## [JOB ITEM]
Nothing but a number should be given: the count of lines in the data that include the string "Oferta".

## [Collected data]

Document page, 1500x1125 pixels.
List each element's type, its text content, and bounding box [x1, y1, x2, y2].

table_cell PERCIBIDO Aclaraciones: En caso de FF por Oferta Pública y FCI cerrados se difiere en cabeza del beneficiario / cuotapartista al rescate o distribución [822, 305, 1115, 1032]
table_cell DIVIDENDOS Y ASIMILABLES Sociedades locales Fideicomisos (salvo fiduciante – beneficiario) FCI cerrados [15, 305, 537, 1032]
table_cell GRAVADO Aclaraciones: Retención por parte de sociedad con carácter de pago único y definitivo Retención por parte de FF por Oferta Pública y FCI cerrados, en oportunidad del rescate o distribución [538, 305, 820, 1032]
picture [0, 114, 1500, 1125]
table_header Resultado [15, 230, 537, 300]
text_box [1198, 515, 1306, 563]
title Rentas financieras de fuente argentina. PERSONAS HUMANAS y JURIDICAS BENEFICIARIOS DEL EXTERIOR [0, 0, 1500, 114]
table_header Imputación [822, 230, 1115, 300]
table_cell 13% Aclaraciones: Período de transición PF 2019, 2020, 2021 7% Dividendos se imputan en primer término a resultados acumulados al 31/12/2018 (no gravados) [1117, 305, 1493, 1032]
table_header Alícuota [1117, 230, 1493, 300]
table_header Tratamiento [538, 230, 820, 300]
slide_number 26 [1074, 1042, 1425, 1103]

## [RESULT OF THIS EXERCISE]
2